“You would pick now,” spoke a judicious Barack Obama in response to the hypothetical scenario of being able to live in any time in history.
The statement was a nod to a young generation of people inspired to create change in the world today and a recognition of the efforts and contributions from those who came before.
Social change was the theme at hand during “A Conversation with Barack Obama” at the MTS Centre in Winnipeg on Monday, March 4. Obama spoke in his trademark casual and intelligent manner, legs crossed, answering questions from Michael Burns, former CEO of the Invictus Games, who served as the evening’s moderator.

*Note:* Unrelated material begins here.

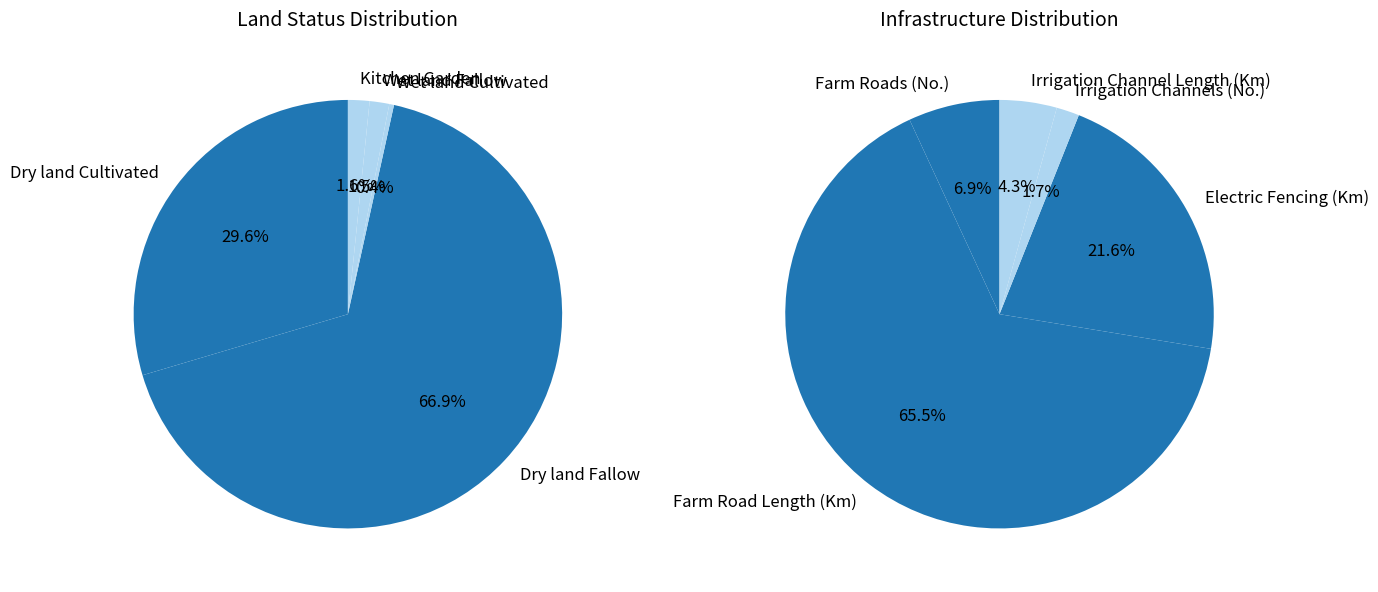

Do Wet land Fallow and Dry land Fallow together represent more than half of the pie?

Yes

Obama talked first about family after moving out of the White House. When asked about his wife Michelle, his humble sense of humour set the tone for the evening.

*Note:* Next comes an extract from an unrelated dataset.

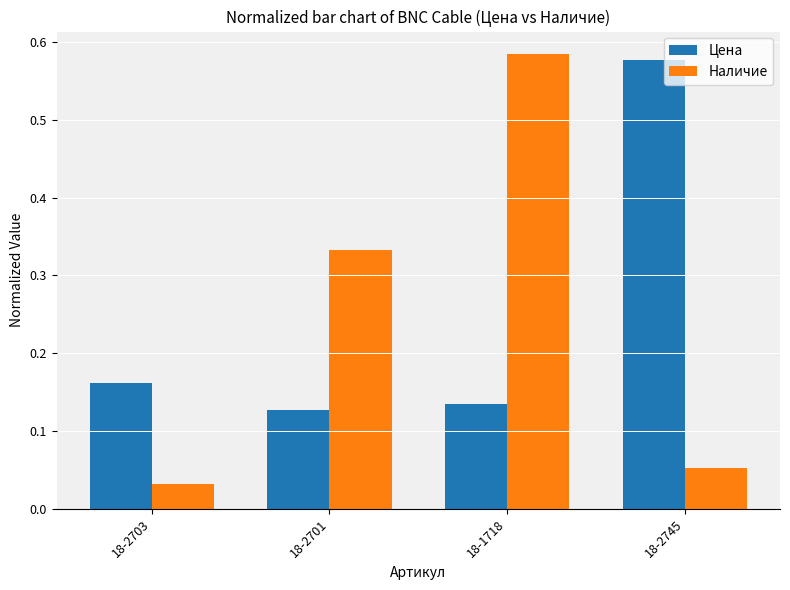

List the series in order of their peak value, lowest first.

Цена, Наличие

“Michelle, as you may have heard, wrote a book. It’s doing OK.”
He spoke indirectly of the current administration and President of the United States, expressing concern over nations electing leaders based on passion rather than fact.

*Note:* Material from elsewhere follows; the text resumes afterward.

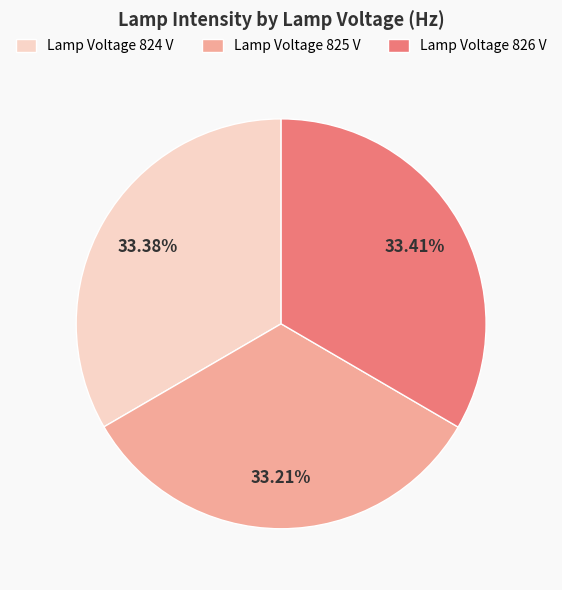

How many slices are in this pie chart?

3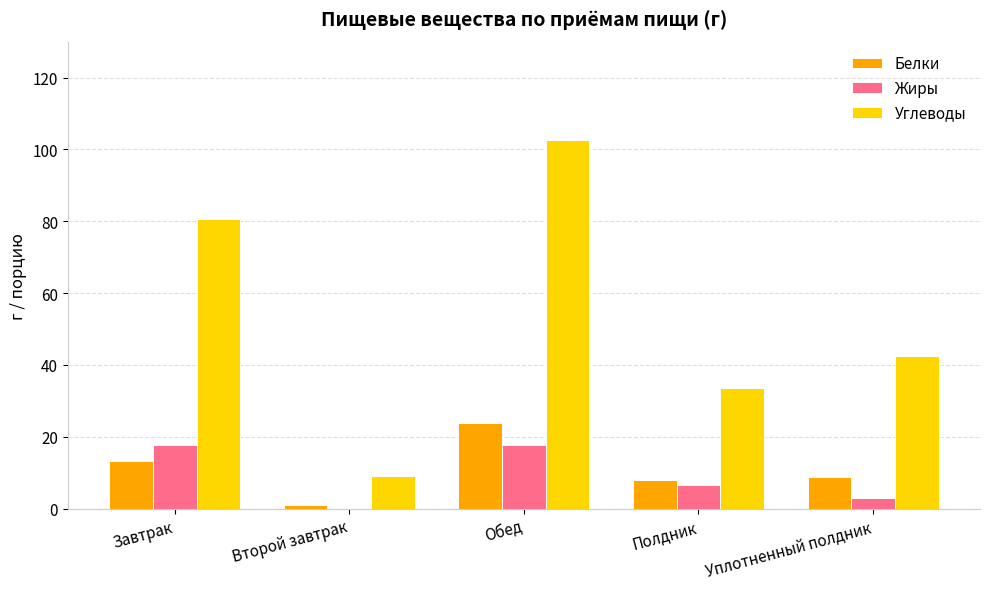

Which series changed the most between Завтрак and Полдник?

Углеводы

“If citizens insist on integrity, if citizens insist on facts and if citizens participate, that’s how change happens,” he said.
He gave recognition to how informed young people are on current issues and their desire to be politically active, referring specifically to survivors of the mass shooting at Stoneman Douglas High School in Parkland, Florida. Older generations need give them space and power to make a difference.
“Ultimately, change is going to come from the people,” he said on the importance of grassroots movements. Politicians can’t be expected to lead movements, he said, but they will “jump to the front” of an already moving march.
He also stressed that today’s activists need to recognize past heroes who have fought for civil rights.
Despite steep ticket prices, there were many young people amongst the around 13,500 in attendance. The message for social justice, though, is for all.
Winnipeg was the first of three stops Obama made during his Canadian tour a few weeks back. He also paid visit to Calgary and Vancouver.